**Document section**

● ● ● ● ●

= Texas Marine Department =

The Texas Marine Department (1861-1865) (alt Marine Department of Military District of Texas, New Mexico, and Arizona, Trans-Mississippi Marine Department) was formed in the State of Texas shortly after Texas came under blockade from the Union Navy in 1861. It operated under the control of the Confederate Navy during the Civil War.

"The Texas Marine Department, an organization unique in the Confederacy, combined the roles of a conventional navy, revenue service, and military logistics command."

The ships in the Marine Department mainly consisted of small vessels, improvised cottonclad warships, and some captured US Navy ships.

The Department was instrumental in the liberation of Galveston, occupied by the Union, and winning the Battle of Galveston on January 1, 1863. It was disbanded at the end of the war.

==Commanders==
- Commander William W. Hunter: from 1861 until December 1862. Hunter was a regular Confederate States Navy's commander (later in the war promoted to Captain, commanded the Savannah squadron).

● ● ● ● ●

Please answer from the Texas Marine Department article: which battle did the Department win on January 1, 1863?

● ● ● ● ●

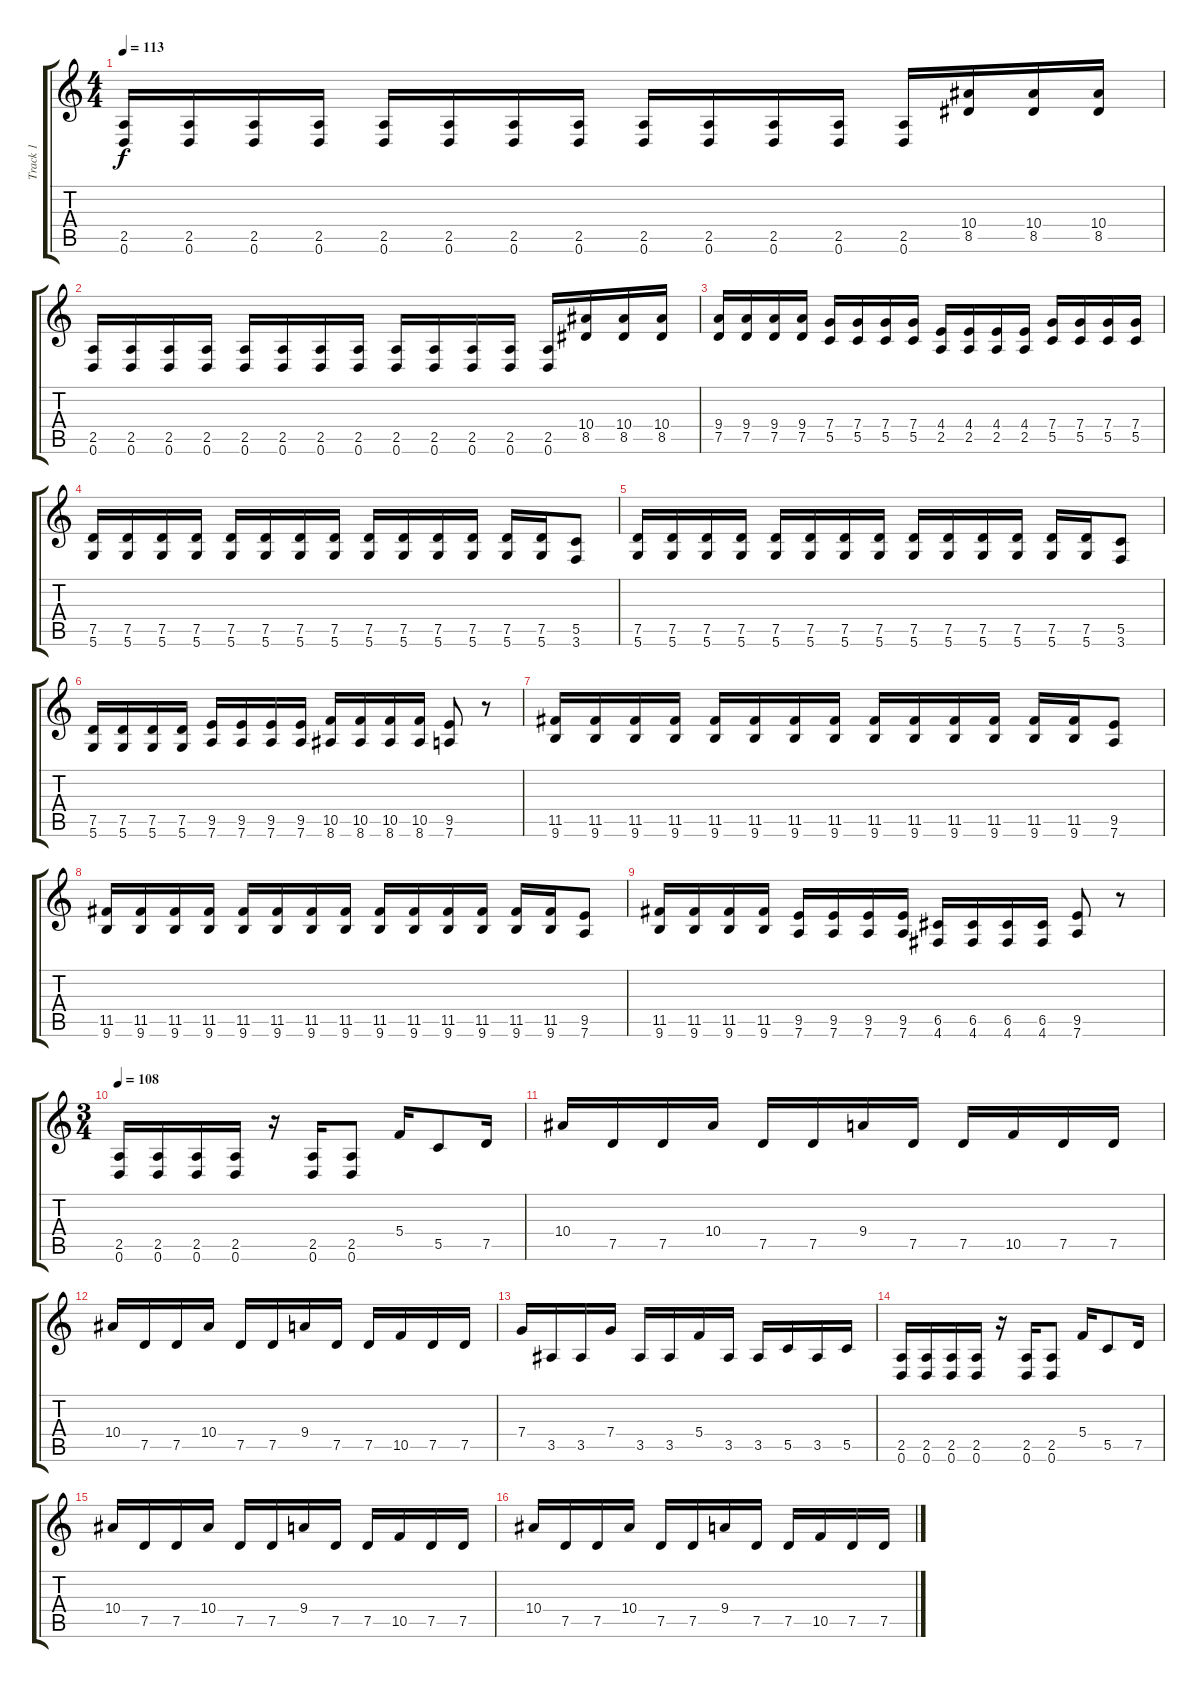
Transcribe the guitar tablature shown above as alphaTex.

\track ("Track 1" "Track 1") {instrument overdrivenguitar}
\staff {score tabs}
\tuning (D4 A3 F3 C3 G2 D2) {hide}
\ts (4 4)
\tempo 113
\clef g2
\ks c
(2.5 0.6).16{dy f} (2.5 0.6).16 (2.5 0.6).16 (2.5 0.6).16 (2.5 0.6).16 (2.5 0.6).16 (2.5 0.6).16 (2.5 0.6).16 (2.5 0.6).16 (2.5 0.6).16 (2.5 0.6).16 (2.5 0.6).16 (2.5 0.6).16 (10.4 8.5).16 (10.4 8.5).16 (10.4 8.5).16 |
(2.5 0.6).16 (2.5 0.6).16 (2.5 0.6).16 (2.5 0.6).16 (2.5 0.6).16 (2.5 0.6).16 (2.5 0.6).16 (2.5 0.6).16 (2.5 0.6).16 (2.5 0.6).16 (2.5 0.6).16 (2.5 0.6).16 (2.5 0.6).16 (10.4 8.5).16 (10.4 8.5).16 (10.4 8.5).16 |
(9.4 7.5).16 (9.4 7.5).16 (9.4 7.5).16 (9.4 7.5).16 (7.4 5.5).16 (7.4 5.5).16 (7.4 5.5).16 (7.4 5.5).16 (4.4 2.5).16 (4.4 2.5).16 (4.4 2.5).16 (4.4 2.5).16 (7.4 5.5).16 (7.4 5.5).16 (7.4 5.5).16 (7.4 5.5).16 |
(7.5 5.6).16 (7.5 5.6).16 (7.5 5.6).16 (7.5 5.6).16 (7.5 5.6).16 (7.5 5.6).16 (7.5 5.6).16 (7.5 5.6).16 (7.5 5.6).16 (7.5 5.6).16 (7.5 5.6).16 (7.5 5.6).16 (7.5 5.6).16 (7.5 5.6).16 (5.5 3.6).8 |
(7.5 5.6).16 (7.5 5.6).16 (7.5 5.6).16 (7.5 5.6).16 (7.5 5.6).16 (7.5 5.6).16 (7.5 5.6).16 (7.5 5.6).16 (7.5 5.6).16 (7.5 5.6).16 (7.5 5.6).16 (7.5 5.6).16 (7.5 5.6).16 (7.5 5.6).16 (5.5 3.6).8 |
(7.5 5.6).16 (7.5 5.6).16 (7.5 5.6).16 (7.5 5.6).16 (9.5 7.6).16 (9.5 7.6).16 (9.5 7.6).16 (9.5 7.6).16 (10.5 8.6).16 (10.5 8.6).16 (10.5 8.6).16 (10.5 8.6).16 (9.5 7.6).8 r.8 |
(11.5 9.6).16 (11.5 9.6).16 (11.5 9.6).16 (11.5 9.6).16 (11.5 9.6).16 (11.5 9.6).16 (11.5 9.6).16 (11.5 9.6).16 (11.5 9.6).16 (11.5 9.6).16 (11.5 9.6).16 (11.5 9.6).16 (11.5 9.6).16 (11.5 9.6).16 (9.5 7.6).8 |
(11.5 9.6).16 (11.5 9.6).16 (11.5 9.6).16 (11.5 9.6).16 (11.5 9.6).16 (11.5 9.6).16 (11.5 9.6).16 (11.5 9.6).16 (11.5 9.6).16 (11.5 9.6).16 (11.5 9.6).16 (11.5 9.6).16 (11.5 9.6).16 (11.5 9.6).16 (9.5 7.6).8 |
(11.5 9.6).16 (11.5 9.6).16 (11.5 9.6).16 (11.5 9.6).16 (9.5 7.6).16 (9.5 7.6).16 (9.5 7.6).16 (9.5 7.6).16 (6.5 4.6).16 (6.5 4.6).16 (6.5 4.6).16 (6.5 4.6).16 (9.5 7.6).8 r.8 |
\ts (3 4)
\tempo 108
(2.5 0.6).16 (2.5 0.6).16 (2.5 0.6).16 (2.5 0.6).16 r.16 (2.5 0.6).16 (2.5 0.6).8 5.4.16 5.5.8 7.5.16 |
10.4.16 7.5.16 7.5.16 10.4.16 7.5.16 7.5.16 9.4.16 7.5.16 7.5.16 10.5.16 7.5.16 7.5.16 |
10.4.16 7.5.16 7.5.16 10.4.16 7.5.16 7.5.16 9.4.16 7.5.16 7.5.16 10.5.16 7.5.16 7.5.16 |
7.4.16 3.5.16 3.5.16 7.4.16 3.5.16 3.5.16 5.4.16 3.5.16 3.5.16 5.5.16 3.5.16 5.5.16 |
(2.5 0.6).16 (2.5 0.6).16 (2.5 0.6).16 (2.5 0.6).16 r.16 (2.5 0.6).16 (2.5 0.6).8 5.4.16 5.5.8 7.5.16 |
10.4.16 7.5.16 7.5.16 10.4.16 7.5.16 7.5.16 9.4.16 7.5.16 7.5.16 10.5.16 7.5.16 7.5.16 |
10.4.16 7.5.16 7.5.16 10.4.16 7.5.16 7.5.16 9.4.16 7.5.16 7.5.16 10.5.16 7.5.16 7.5.16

● ● ● ● ●

**Written solution**
The Battle of Galveston.